Singapore, Jan 2019
This was a temporary pop-up game, and is now closed
Collab and Conquer is a 30-minute museum-themed escape room experience developed jointly by Singapore’s Ministry Of Culture, Community and Youth, and Kult, a collective of multidisciplinary artists. This popup game, which runs until 17th February 2019, is conceived with the intent of encouraging cohesiveness and highlighting strength in diversity. Because it’s operated as a public-minded government initiative, it’s free to play and uses a public booking system.
Hosted inside a 7-metre long truck, Collab and Conquer is your classic art heist where a painting has been stolen but hidden inside the museum, and your task is to locate it. “Paintings on bare white walls” pretty much sums up the decor, but that’s unsurprising for a popup game inside a truck, and it’s befitting of its theme.
With no physical padlocks immediately in sight, the game kicked off with potential (there was one later on near the end of the game). A couple of high-tech components integrated into innovative puzzles were refreshing, but suffered from ambiguity in their implementation.
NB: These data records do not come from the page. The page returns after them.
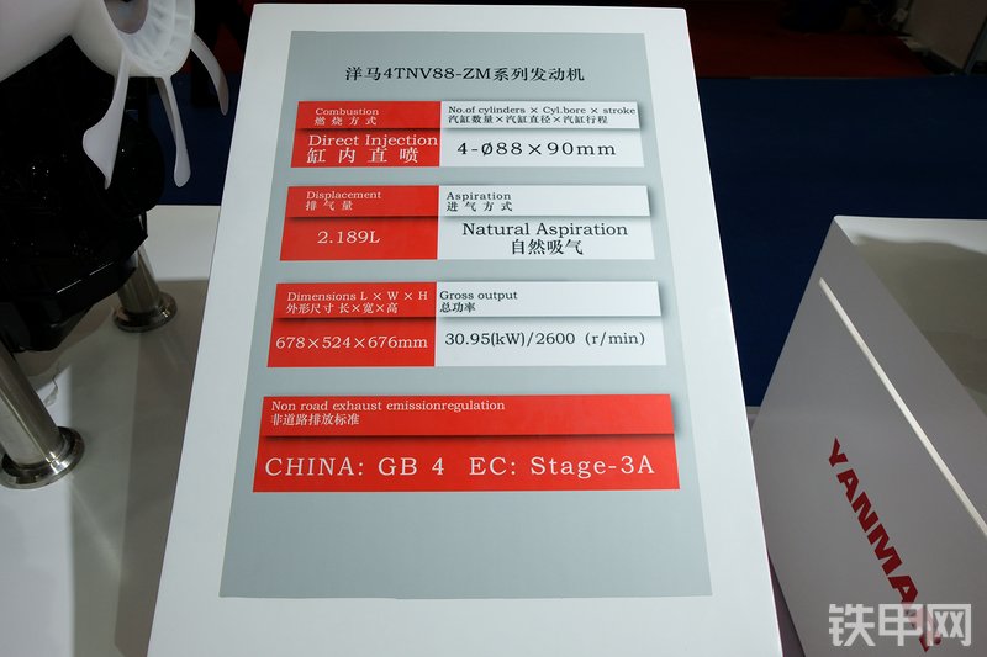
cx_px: 494
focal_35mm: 24
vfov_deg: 53.1
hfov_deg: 73.8
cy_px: 328
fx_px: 658
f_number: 5.6
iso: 800
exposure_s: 1/170
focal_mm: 16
Players were also left on their own to find the clues/solve the puzzles, with no hint system and no way to get a clue – a major obstacle to progress any further if you are stuck.
Typical escape games follow conventions about what is and what is not part of the game, but two puzzles in this game contravened the normal rules. The designer(s) may have intended this as “thinking out of the box”, but those conventions are there for a reason, and breaking them trains players to do things that in a different game could be unsafe or could damage the set. One particular puzzle was unnecessary as solving it led to something which could be found just by searching.
The number of players in this game is the luck of the draw. Officially the maximum is five players, but they may top groups up with walk-ins. Unfortunately, my team of three was grouped with two other teams, making us one short of a baseball team. Eight players in a 7-metre by 2.5-metre area – claustrophobic in my opinion. It also did not help that the puzzles were very linear. The intention of building teamwork/cohesiveness amongst strangers is commendable but somewhat idealistic, as there were definite breakdown in communications and group dynamics. As with any game that uses public booking, you’re at the mercy of who you end up paired with.
Despite some clever use of tech and its worthy aims, Collab & Conquer is too patchy on its puzzle design to recommend. Since it’s free to play, you might want to give it a go anyway, if only for the freebie merchandise. However, it’ll likely attract plenty of beginner players, and the combination of weak puzzle logic, the lack of a clue system and the public booking system means that it may not give a great impression as a first escape room experience.